Data supplied section start
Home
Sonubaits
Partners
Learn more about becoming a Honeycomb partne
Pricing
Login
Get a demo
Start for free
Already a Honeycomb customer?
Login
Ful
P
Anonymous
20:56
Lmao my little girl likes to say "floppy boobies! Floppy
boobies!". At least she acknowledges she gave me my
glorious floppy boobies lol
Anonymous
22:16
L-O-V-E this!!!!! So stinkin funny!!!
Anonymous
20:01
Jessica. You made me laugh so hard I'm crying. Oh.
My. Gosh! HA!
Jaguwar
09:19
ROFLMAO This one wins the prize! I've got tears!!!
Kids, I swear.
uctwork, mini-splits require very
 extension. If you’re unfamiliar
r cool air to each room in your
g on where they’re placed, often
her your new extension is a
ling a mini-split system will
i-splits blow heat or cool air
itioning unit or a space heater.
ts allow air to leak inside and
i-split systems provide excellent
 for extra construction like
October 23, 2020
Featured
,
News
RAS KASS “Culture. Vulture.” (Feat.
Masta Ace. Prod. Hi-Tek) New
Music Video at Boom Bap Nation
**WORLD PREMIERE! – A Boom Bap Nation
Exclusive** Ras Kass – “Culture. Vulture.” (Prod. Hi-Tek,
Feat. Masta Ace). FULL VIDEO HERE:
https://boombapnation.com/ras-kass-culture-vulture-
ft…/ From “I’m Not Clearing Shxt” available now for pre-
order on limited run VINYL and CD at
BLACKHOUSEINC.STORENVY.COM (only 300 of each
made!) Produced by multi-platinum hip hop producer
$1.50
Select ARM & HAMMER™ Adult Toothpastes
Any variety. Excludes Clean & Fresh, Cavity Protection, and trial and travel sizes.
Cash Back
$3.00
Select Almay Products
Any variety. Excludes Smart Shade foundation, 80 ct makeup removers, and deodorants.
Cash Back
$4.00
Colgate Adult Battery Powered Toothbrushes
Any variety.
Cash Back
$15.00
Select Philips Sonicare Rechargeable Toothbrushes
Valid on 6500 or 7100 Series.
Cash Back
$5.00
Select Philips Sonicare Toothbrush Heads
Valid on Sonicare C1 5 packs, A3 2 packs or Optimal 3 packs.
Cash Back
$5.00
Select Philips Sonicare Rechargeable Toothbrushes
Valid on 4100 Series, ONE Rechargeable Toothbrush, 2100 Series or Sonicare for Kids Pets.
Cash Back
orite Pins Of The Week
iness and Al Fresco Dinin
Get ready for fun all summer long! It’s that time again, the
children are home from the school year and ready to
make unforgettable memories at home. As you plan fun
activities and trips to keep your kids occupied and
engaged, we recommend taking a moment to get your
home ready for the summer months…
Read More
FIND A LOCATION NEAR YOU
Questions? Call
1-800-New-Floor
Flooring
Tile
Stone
Data supplied section end
== Job item ==
Repeat the entries exactly as they appear.

== Task response ==
Home
Sonubaits
Partners
Learn more about becoming a Honeycomb partne
Pricing
Login
Get a demo
Start for free
Already a Honeycomb customer?
Login
Ful
P
Anonymous
20:56
Lmao my little girl likes to say "floppy boobies! Floppy
boobies!". At least she acknowledges she gave me my
glorious floppy boobies lol
Anonymous
22:16
L-O-V-E this!!!!! So stinkin funny!!!
Anonymous
20:01
Jessica. You made me laugh so hard I'm crying. Oh.
My. Gosh! HA!
Jaguwar
09:19
ROFLMAO This one wins the prize! I've got tears!!!
Kids, I swear.
uctwork, mini-splits require very
 extension. If you’re unfamiliar
r cool air to each room in your
g on where they’re placed, often
her your new extension is a
ling a mini-split system will
i-splits blow heat or cool air
itioning unit or a space heater.
ts allow air to leak inside and
i-split systems provide excellent
 for extra construction like
October 23, 2020
Featured
,
News
RAS KASS “Culture. Vulture.” (Feat.
Masta Ace. Prod. Hi-Tek) New
Music Video at Boom Bap Nation
**WORLD PREMIERE! – A Boom Bap Nation
Exclusive** Ras Kass – “Culture. Vulture.” (Prod. Hi-Tek,
Feat. Masta Ace). FULL VIDEO HERE:
https://boombapnation.com/ras-kass-culture-vulture-
ft…/ From “I’m Not Clearing Shxt” available now for pre-
order on limited run VINYL and CD at
BLACKHOUSEINC.STORENVY.COM (only 300 of each
made!) Produced by multi-platinum hip hop producer
$1.50
Select ARM & HAMMER™ Adult Toothpastes
Any variety. Excludes Clean & Fresh, Cavity Protection, and trial and travel sizes.
Cash Back
$3.00
Select Almay Products
Any variety. Excludes Smart Shade foundation, 80 ct makeup removers, and deodorants.
Cash Back
$4.00
Colgate Adult Battery Powered Toothbrushes
Any variety.
Cash Back
$15.00
Select Philips Sonicare Rechargeable Toothbrushes
Valid on 6500 or 7100 Series.
Cash Back
$5.00
Select Philips Sonicare Toothbrush Heads
Valid on Sonicare C1 5 packs, A3 2 packs or Optimal 3 packs.
Cash Back
$5.00
Select Philips Sonicare Rechargeable Toothbrushes
Valid on 4100 Series, ONE Rechargeable Toothbrush, 2100 Series or Sonicare for Kids Pets.
Cash Back
orite Pins Of The Week
iness and Al Fresco Dinin
Get ready for fun all summer long! It’s that time again, the
children are home from the school year and ready to
make unforgettable memories at home. As you plan fun
activities and trips to keep your kids occupied and
engaged, we recommend taking a moment to get your
home ready for the summer months…
Read More
FIND A LOCATION NEAR YOU
Questions? Call
1-800-New-Floor
Flooring
Tile
Stone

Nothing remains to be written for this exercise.